[Consigne 1]:
Répondez à ces questions sur le texte consacré à Dionisio González :
(a) De quelle nationalité est l'artiste ?
(b) Qu'utilise le photographe comme une possibilité de conception poétique ?
(c) D'après la citation, à quoi est liée la deuxième raison de présenter les images de manière linéaire ?

[Texte fourni]:
-*-*-

Palimpseste urbain en mutation
Plutôt qu’un travail documentaire, l’œuvre de l’artiste espagnol Dionisio González questionne l’architecture et son rapport aux sociétés urbaines. Le photographe utilise la manipulation numérique comme une possibilité de conception poétique. Il capte la vitalité des bidonvilles et expérimente, dans le domaine des infrastructures, des projets alternatifs concrets, telles les hétérotopies chères à Foucault.
Il propose ainsi une réinterprétation des modèles sociaux à travers une architecture futuriste, déconstruite, chaotique et presque parasitaire, tentant d’envisager une reconstruction radicale de l’habitat qui améliorerait les conditions de vie de ses habitants.
CARTOGRAPHIES POUR LE DÉMÉNAGEMENT – BRÉSIL
« La première raison pour laquelle je présente les images de manière linéaire répond à l’impossibilité réelle pour le spectateur de comprendre visuellement la favela à cause, précisément, de sa nature panoptique. En d’autres termes, la favela est la contre-figure des espaces ouverts […], ce sont des édifices qui suppriment la lumière. La deuxième raison est liée au fait de donner aux spectateurs l’expérience visuelle de la miniature et en même temps du rhizome, c’est-à-dire de l’expansion territoriale. La vision extrême d’une extension énorme, générée par l’agglutination d’éléments spatiaux minuscules, est extrêmement perturbante. […] Paradoxalement, cette présentation est plus “réelle” puisque je représente un ensemble de cabanes une à une, telles qu’elles ont été disposées, et non la vision fragmentée et individuelle que nous connaissons tous. »

-*-*-

[Enregistrements]:
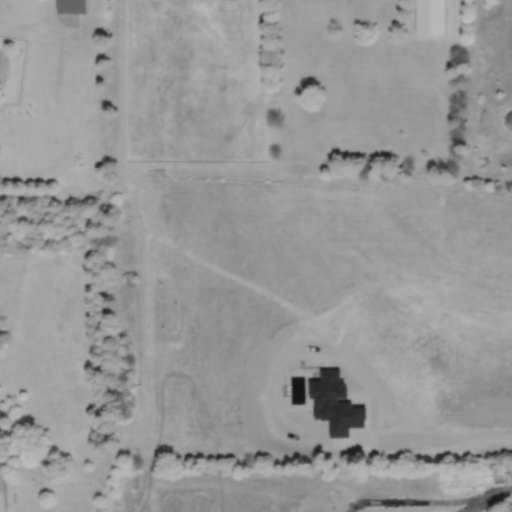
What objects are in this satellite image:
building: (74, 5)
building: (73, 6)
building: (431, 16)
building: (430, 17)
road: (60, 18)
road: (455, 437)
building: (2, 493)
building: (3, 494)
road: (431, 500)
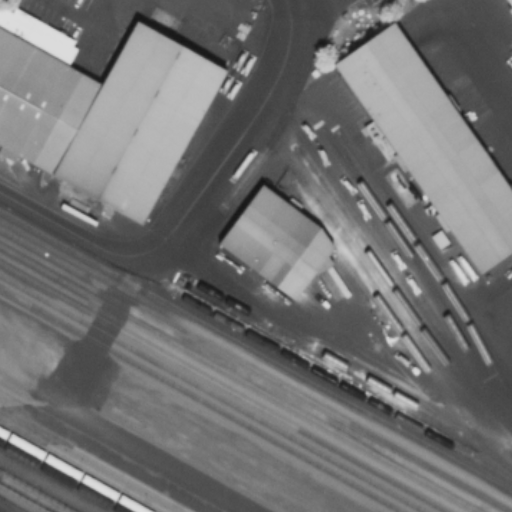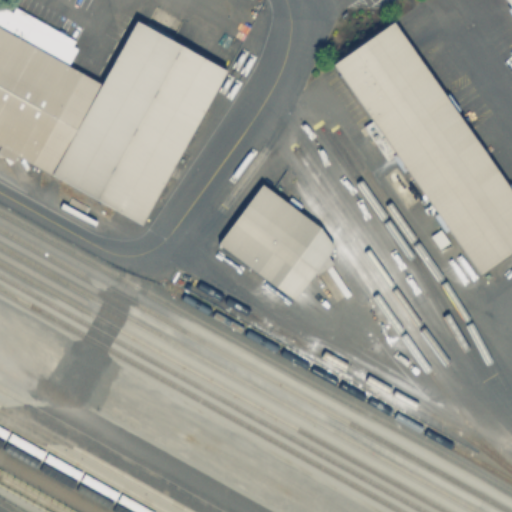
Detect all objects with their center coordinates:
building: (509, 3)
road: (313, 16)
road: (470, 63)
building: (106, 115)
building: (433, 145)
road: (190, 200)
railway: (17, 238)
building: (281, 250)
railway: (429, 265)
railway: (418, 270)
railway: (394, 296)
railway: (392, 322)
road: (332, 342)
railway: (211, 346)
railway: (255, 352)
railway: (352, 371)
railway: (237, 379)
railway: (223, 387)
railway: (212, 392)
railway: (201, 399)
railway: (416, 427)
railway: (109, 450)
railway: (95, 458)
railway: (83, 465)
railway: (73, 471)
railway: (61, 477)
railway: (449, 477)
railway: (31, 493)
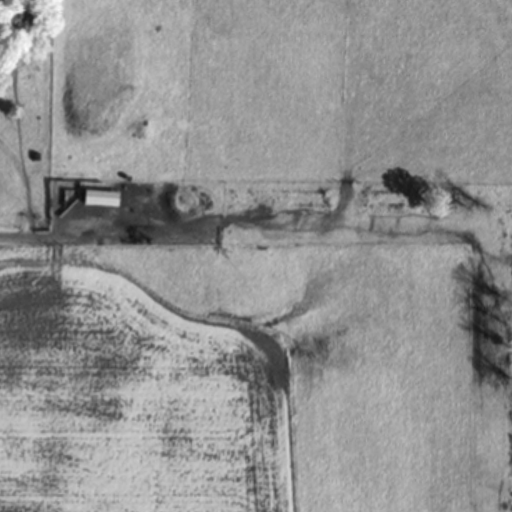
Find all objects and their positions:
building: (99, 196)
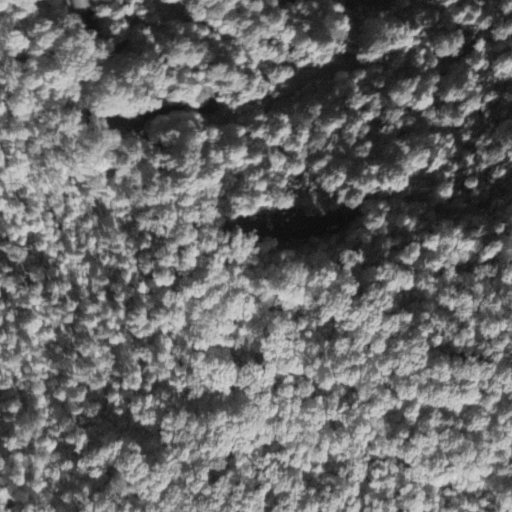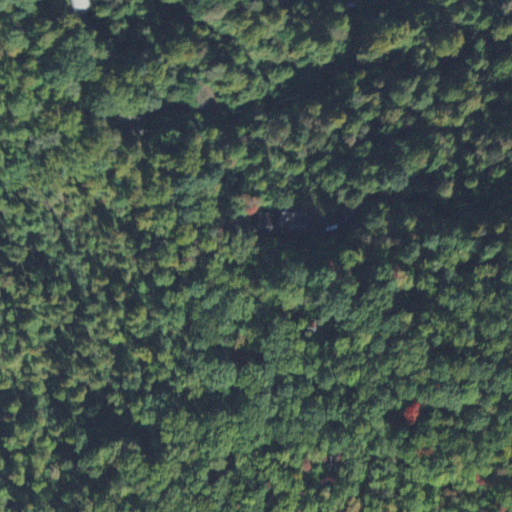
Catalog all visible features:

-*-*-

[Consigne 2]: Recopiez les enregistrements depuis la ligne contenant « Detect all objects » jusqu'à la fin des enregistrements, consignes comprises, en augmentant de 14 chaque coordonnée des réponses. N'incluez pas les images.

[Réponse attendue 1]:
(a) Il est espagnol.
(b) La manipulation numérique.
(c) Au fait de donner aux spectateurs l'expérience visuelle de la miniature et en même temps du rhizome, c'est-à-dire de l'expansion territoriale.

[Réponse attendue 2]:
Detect all objects with their center coordinates:
building: (523, 17)
road: (327, 30)
road: (484, 77)
building: (120, 129)
building: (447, 159)
road: (204, 214)
railway: (31, 252)
building: (295, 264)
railway: (443, 279)
railway: (432, 284)
railway: (408, 310)
railway: (406, 336)
road: (346, 356)
railway: (225, 360)
railway: (269, 366)
railway: (366, 385)
railway: (251, 393)
railway: (237, 401)
railway: (226, 406)
railway: (215, 413)
railway: (430, 441)
railway: (123, 464)
railway: (109, 472)
railway: (97, 479)
railway: (87, 485)
railway: (75, 491)
railway: (463, 491)
railway: (45, 507)
Find all objects and their positions:
building: (113, 210)
Catalog all visible features:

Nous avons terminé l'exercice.